### What the task requires
Repeat all the records exactly, omitting pictures.

Saved data entries
|---|

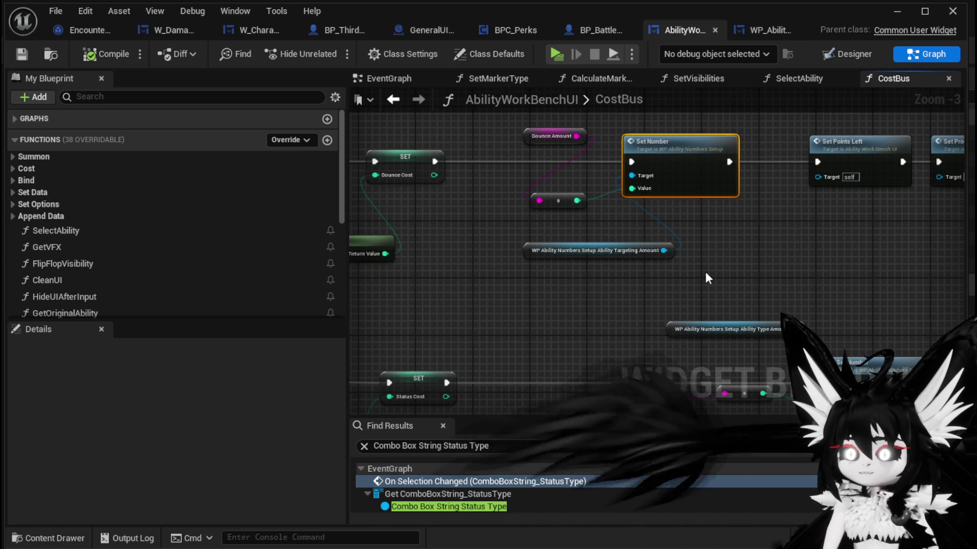
mouse_move(606, 254)
left_mouse_down()
mouse_move(680, 254)
mouse_move(633, 251)
mouse_move(706, 266)
mouse_move(703, 281)
left_mouse_up()
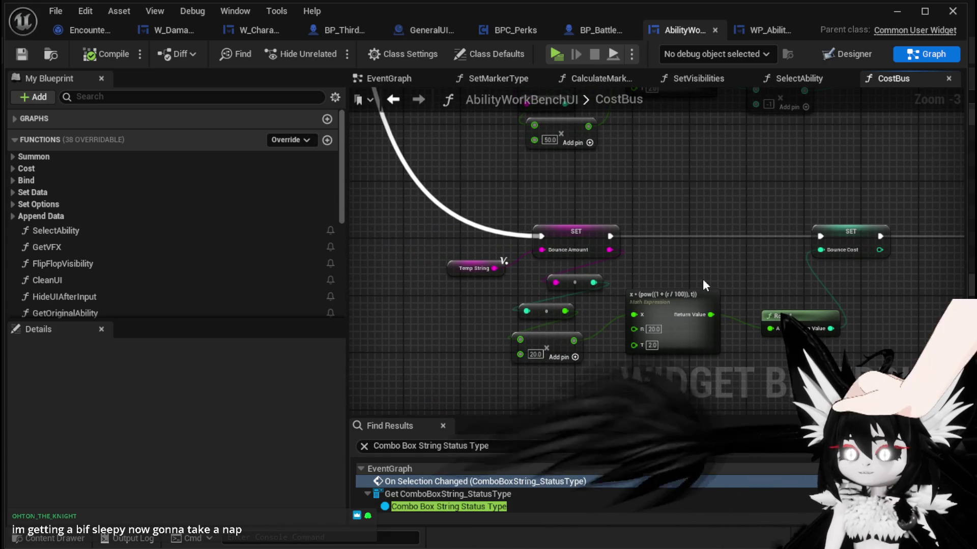
scroll(703, 278, "down", 1)
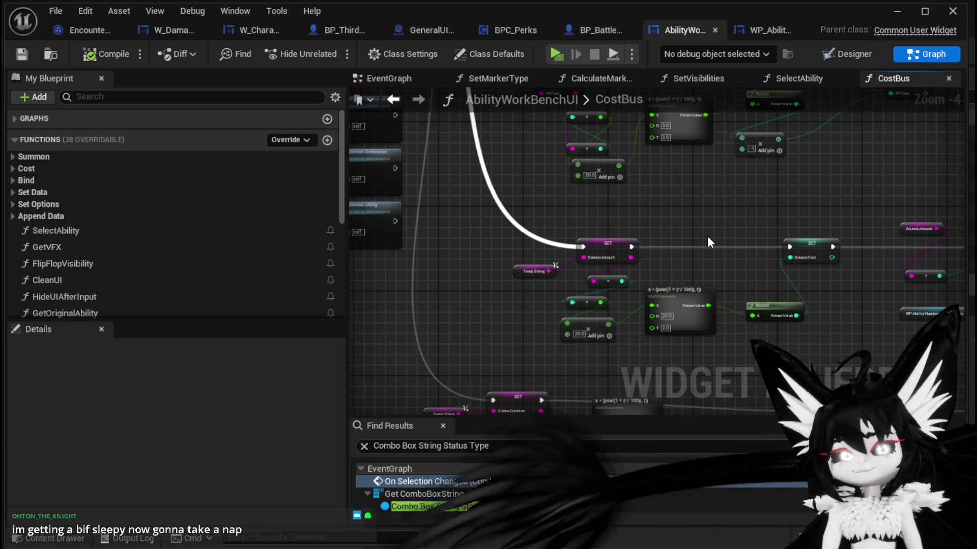
mouse_move(730, 207)
left_mouse_down()
mouse_move(426, 183)
mouse_move(248, 182)
left_mouse_up()
scroll(637, 178, "up", 2)
left_click_drag(637, 178, 515, 178)
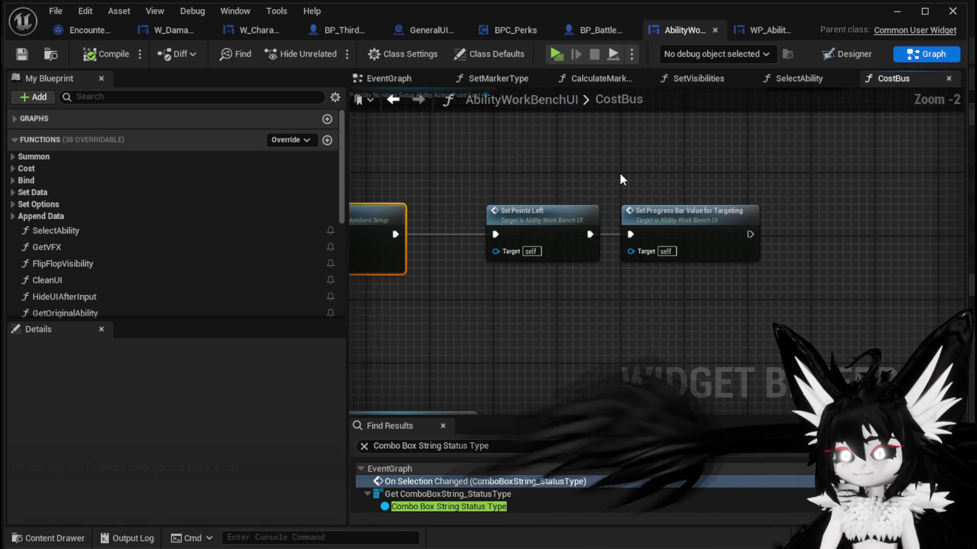
scroll(619, 172, "down", 2)
scroll(620, 173, "up", 1)
scroll(664, 222, "up", 1)
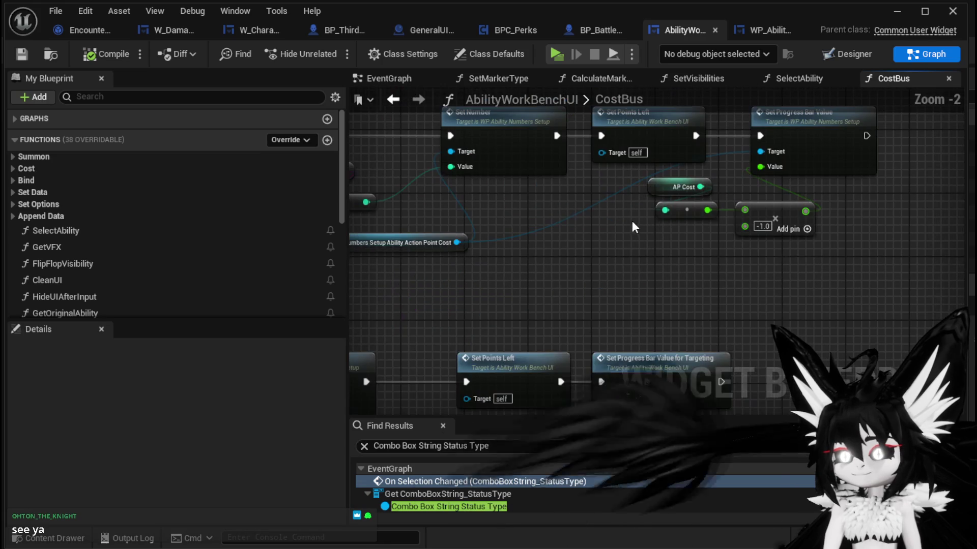
Move the Ability Targeting Amount getter up-left, save the blueprint, and return to SelectAbility.
mouse_move(630, 218)
left_mouse_down()
mouse_move(669, 290)
mouse_move(691, 246)
mouse_move(653, 220)
mouse_move(633, 182)
mouse_move(657, 154)
left_mouse_up()
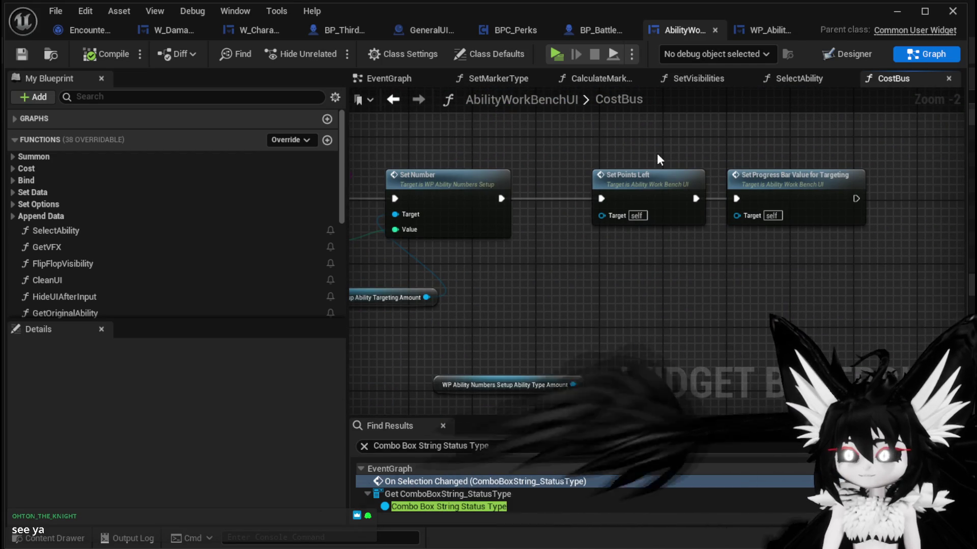
left_click_drag(657, 153, 765, 166)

|---|

### Solution for this problem
mouse_move(606, 254)
left_mouse_down()
mouse_move(680, 254)
mouse_move(633, 251)
mouse_move(706, 266)
mouse_move(703, 281)
left_mouse_up()
scroll(703, 278, "down", 1)
mouse_move(730, 207)
left_mouse_down()
mouse_move(426, 183)
mouse_move(248, 182)
left_mouse_up()
scroll(637, 178, "up", 2)
left_click_drag(637, 178, 515, 178)
scroll(619, 172, "down", 2)
scroll(620, 173, "up", 1)
scroll(664, 222, "up", 1)
Move the Ability Targeting Amount getter up-left, save the blueprint, and return to SelectAbility.
mouse_move(630, 218)
left_mouse_down()
mouse_move(669, 290)
mouse_move(691, 246)
mouse_move(653, 220)
mouse_move(633, 182)
mouse_move(657, 154)
left_mouse_up()
left_click_drag(657, 153, 765, 166)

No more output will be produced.